– Ну, что в школе задают читаю. – ответил Макс и вспомнил с каким отвращением он читал то, что задавали в школе. И мыслей каких-то от прочитанного у него никогда не возникало. Возникала только одна мысль – прочесть побыстрее, ответить кое-как на уроке и забыть всю эту ерунду.
– А то, что не задают, читаешь?
Макс промолчал, пережёвывая орешки.
– Не читаешь! А раз не читаешь, то и дневник не ведёшь! Имбецил обыкновенный! – воскликнул Саныч и показал пальцем на Макса.
– Задолбали! – закричал Макс, вскочив со скамейки. – Только обзываться и умеете! А сами тут все долбанутые на всю голову! Один зануда-душнила страшный, другой сумасшедший садист и истеричка в придачу!
– Ну есть немного, да. Не без этого. – невозмутимо вздохнул Саныч и закинул себе в рот очередной орешек. – Так на чём мы остановились?
– На дневнике. – зло буркнул Макс.
– Так вот есть немало людей которые вели и ведут свои дневники. Мне вот дневники Пришвина очень понравились.
– А чужие дневники читать нельзя! – воскликнул Макс.

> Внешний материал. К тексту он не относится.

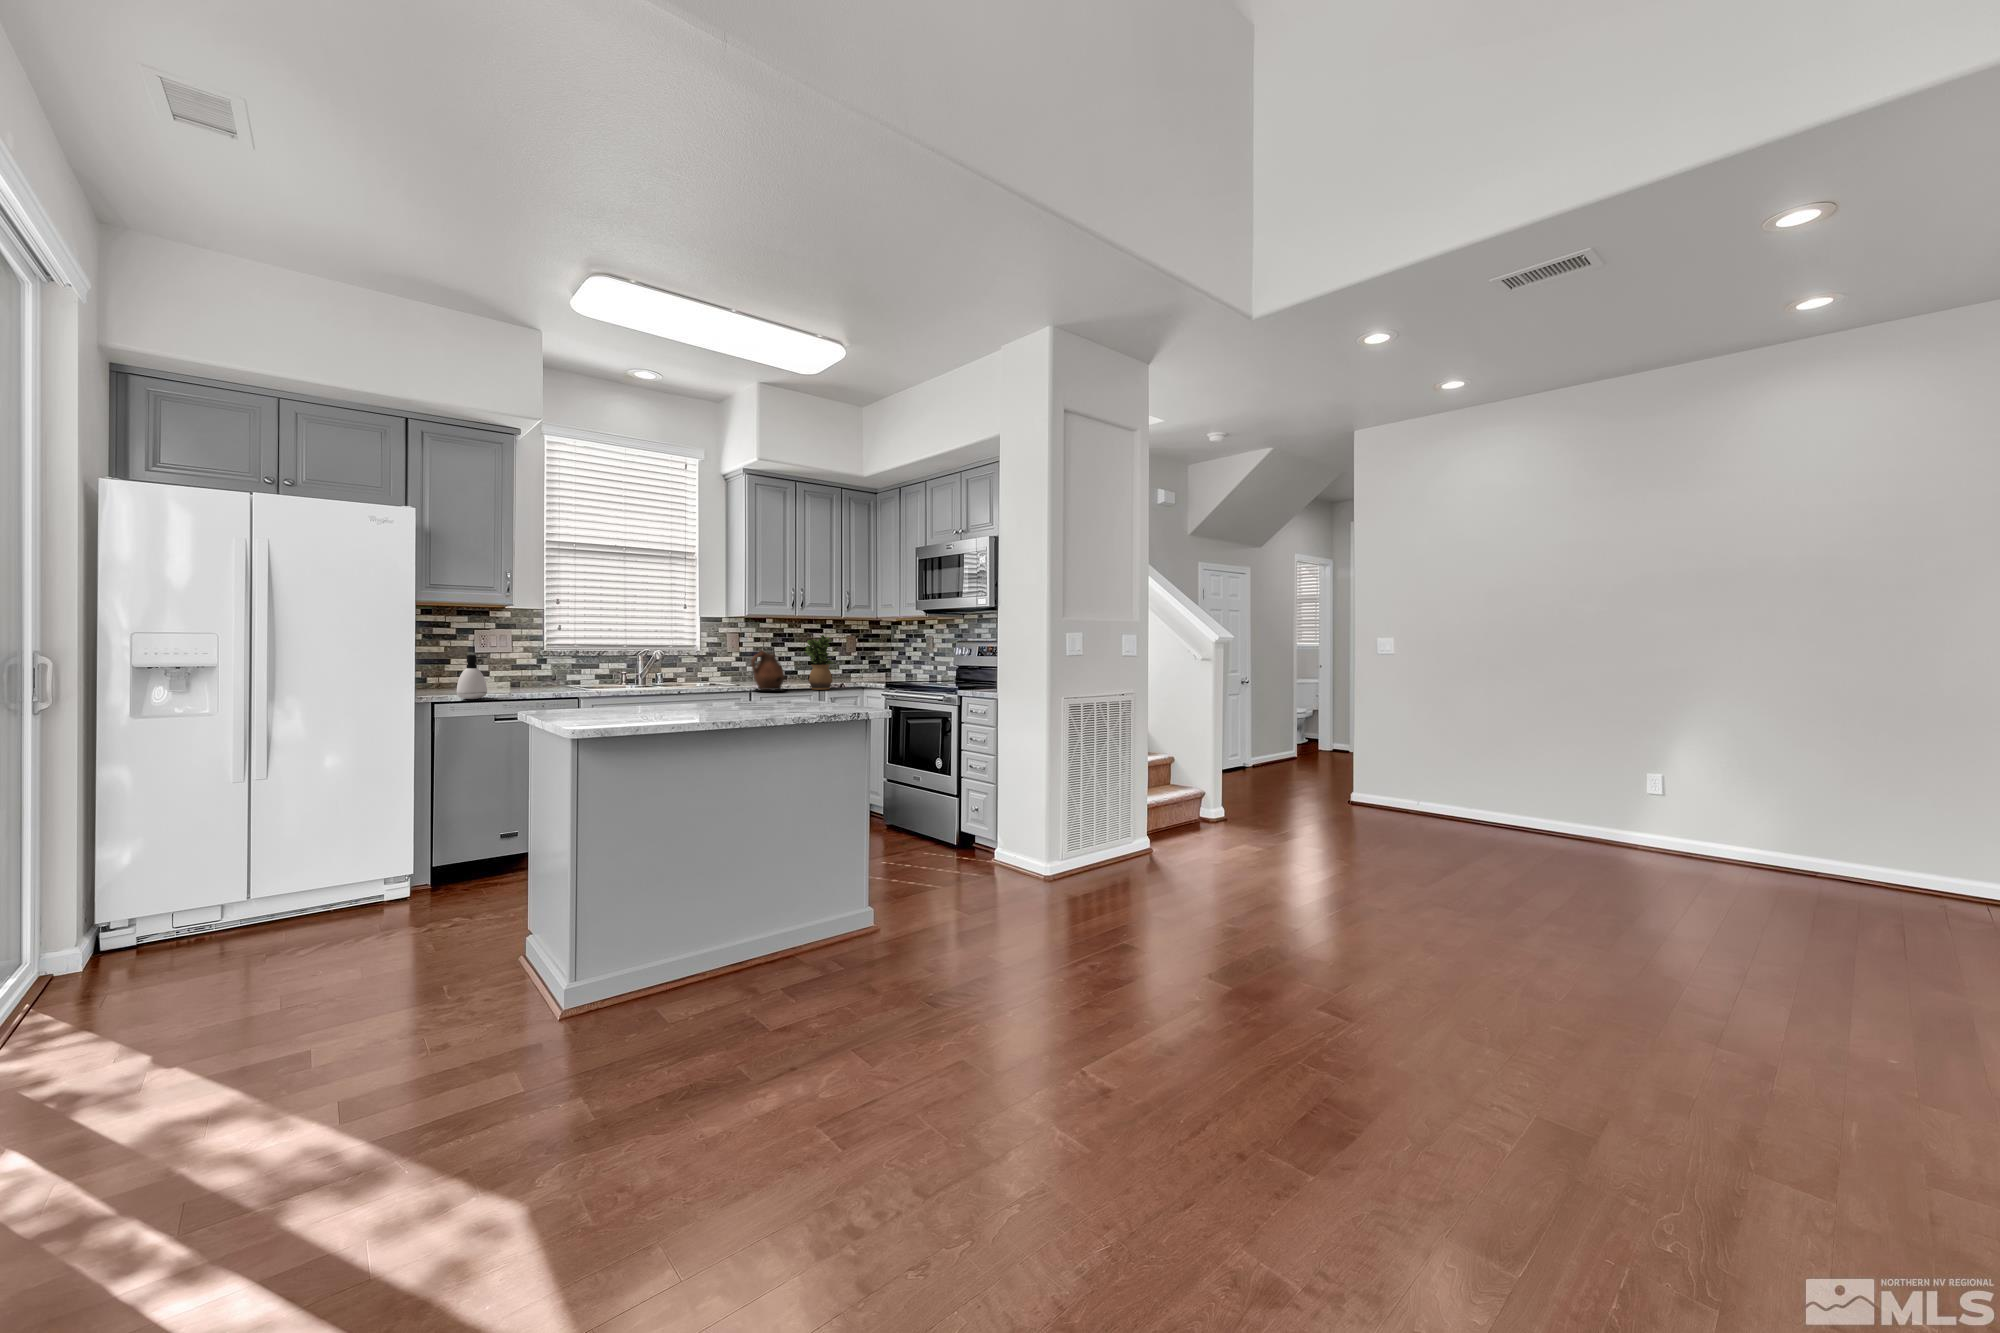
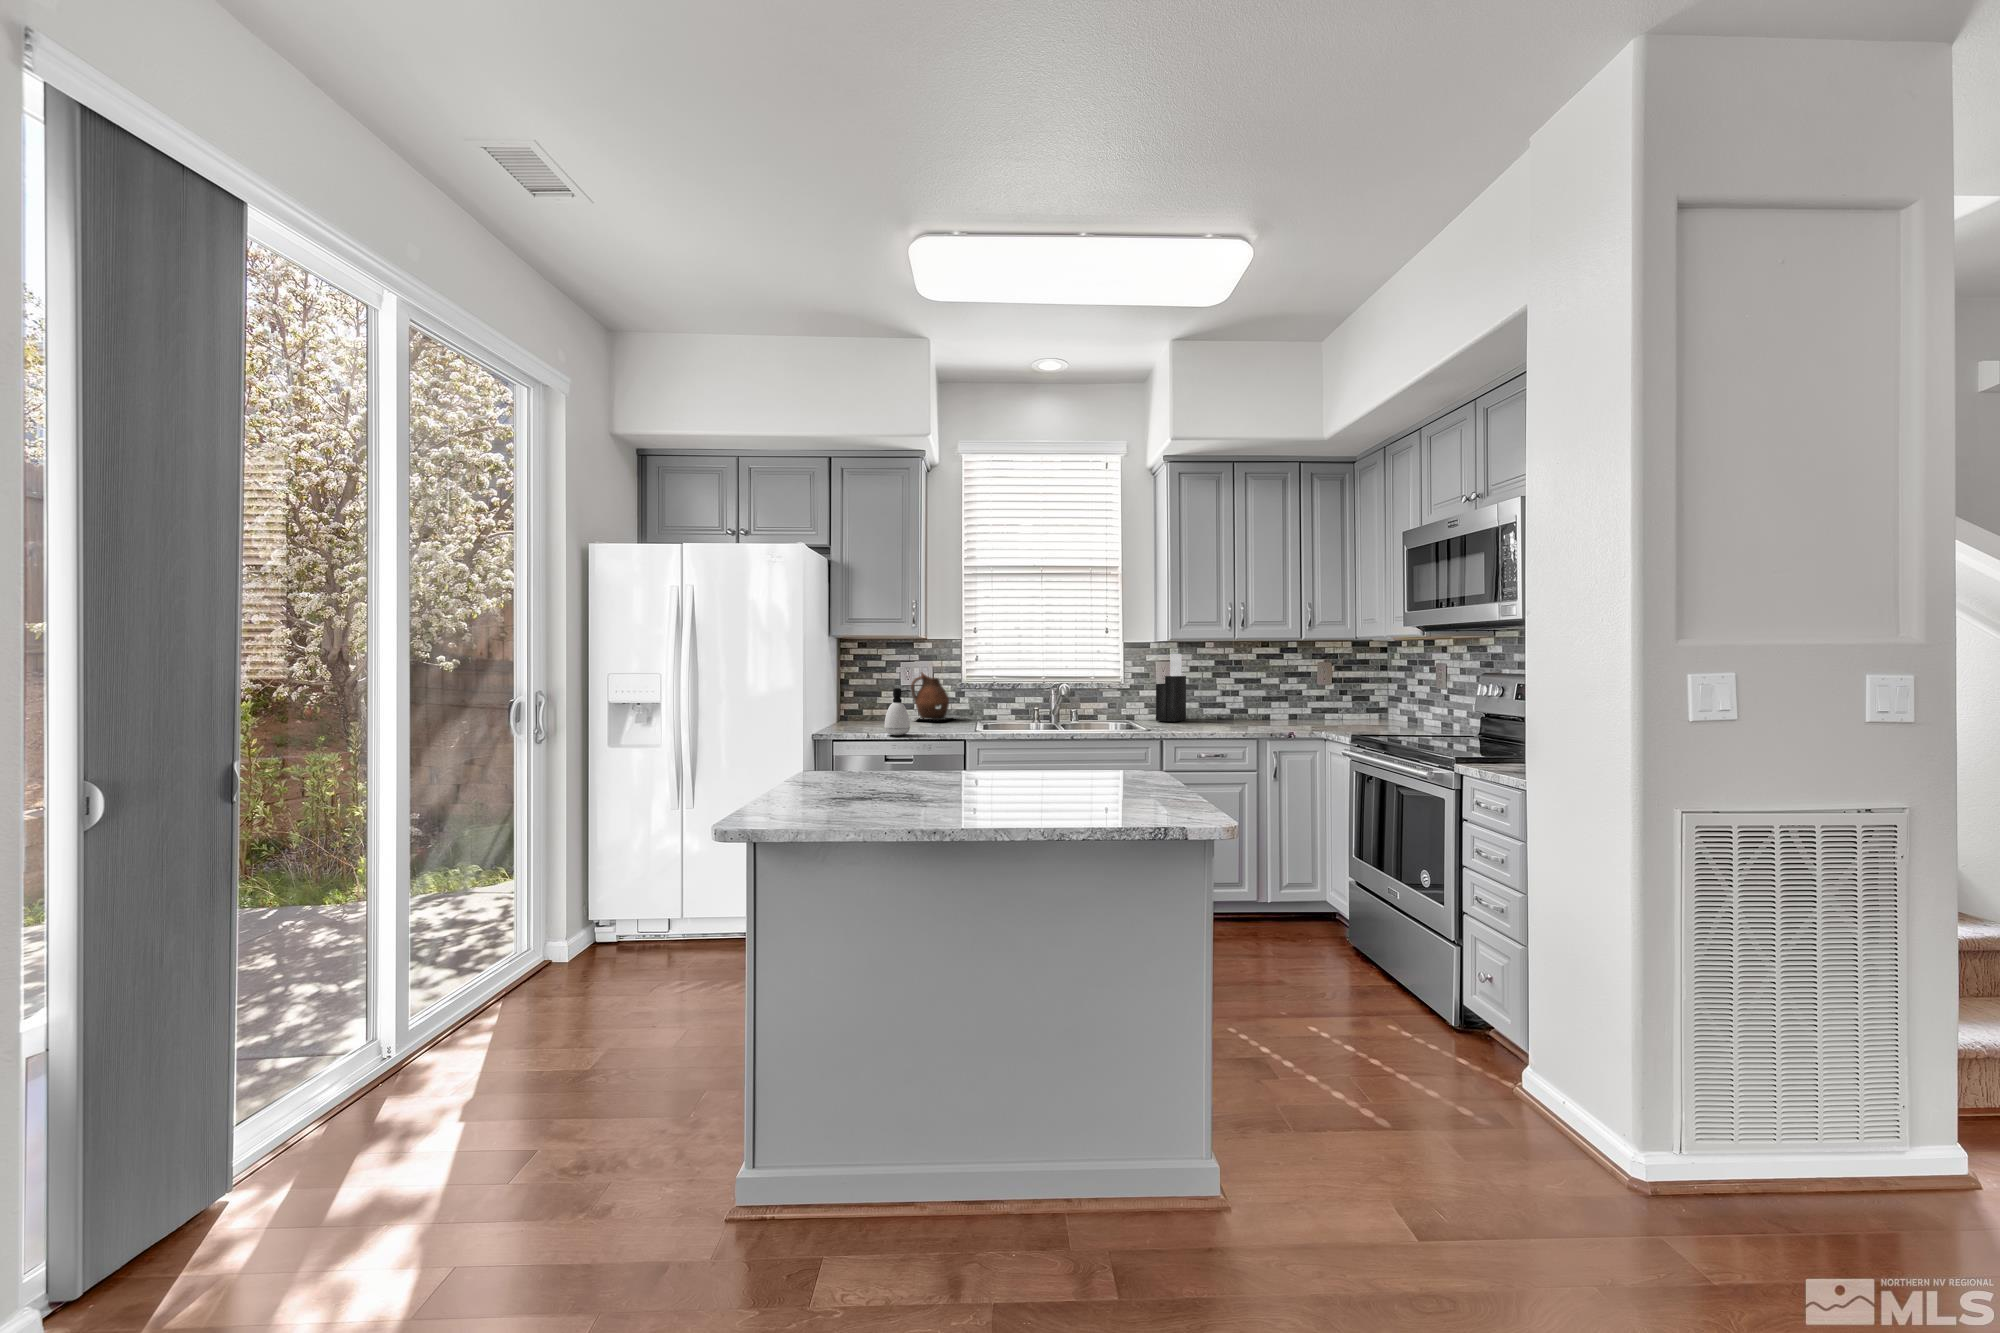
knife block: none [726,628,750,680] -> present [1156,654,1186,721]
potted plant: present [805,635,833,690] -> none [1250,661,1291,737]
ceramic pitcher: present [751,650,784,690] -> present [911,673,949,720]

– Не совсем так. – ответил Саныч. – Если автор жив, то только с его разрешения. А если автора нет в живых, то с разрешения его близких или по завещанию самого автора. Некоторые свои дневники и дневники своих близких как книги издают. А если в живых нет ни автора, ни близких то можно прочитать и без спроса. Если б автор не хотел, чтобы его дневник читали он бы его сжёг или надёжно спрятал бы.
– И вот из такого дневника – продолжал Саныч. – можно слепить отпечаток человеческой души. Ну а потом, можно загрузить этот отпечаток (с кой-какими правками разумеется) в мозги биоробота, вместе со всей другой нужной информацией. Так можно получить биоробота со своим уникальным характером.
– Значит в тебя, Глашу и Аркадия загрузили чьи-то дневники? – догадался Макс.
– Не дневники, а один дневник. – ответил Саныч. – Жил когда-то один бездельник и мечтатель и вёл он свой дневник. Это был мой прототип. А прототипами Глаши и Аркадия стали его близкие люди, о которых он в своём дневнике писал.
– Неужели на свете когда-то жил живой Аркадий! – вскрикнул Макс. – С ним же рядом нормальным людям находиться невозможно!
– Представь себе, жил. Только звали его по-другому. Есть негласное правило: не давать биороботам точных имён своих прототипов.
– А прототип Глаши также лила слёзы из-за всякой ерунды?
– Понимаешь, и у людей, и у биороботов есть в душе слабые места. Если эти места задеть случайно или специально, и человек и биоробот будет выведен из состояния равновесия и будет плохо выполнять свои функции.
– И какое же слабое место у Глаши?
– Глаша хорошо выполняет свою простую работу по хозяйству. Ничего другого она делать не умеет. И она хочет, чтобы к ней относились с уважением, а её труд ценили. И если кто-то проявляет к ней явное неуважение, то это выводит её из себя. Ты сам видел.
– А у Аркадия?
– Аркадий тоже требует к себе уважения. Но это не самое слабое его место. Он смирился с тем, что его работа в Карантине ужасно недооценена, и с тем что оценить её как надо здесь никто не в состоянии. Самое слабое место Аркадия – это одиночество.
– Разве Аркадий не умеет справляться со своим одиночеством? Ты же сам рассказывал мне о том, как с одиночеством нужно справляться!
– Уметь то он умеет. Вон какой себе бункер отгрохал в одиночку. Руки у него золотые. Только ведь хочется ещё чтобы рядом была родная душа! А какая у биоробота с таким характером может быть рядом родная душа? Сам сказал, что нормальный биоробот с Аркадием не уживётся, а два Аркадия рядом друг друга поубивают. Прототип Аркадия был ужасно одиноким человеком, хотя виду не показывал. Если как следует наступить Аркадию на эту его больную мозоль, то его можно запросто вывести из строя.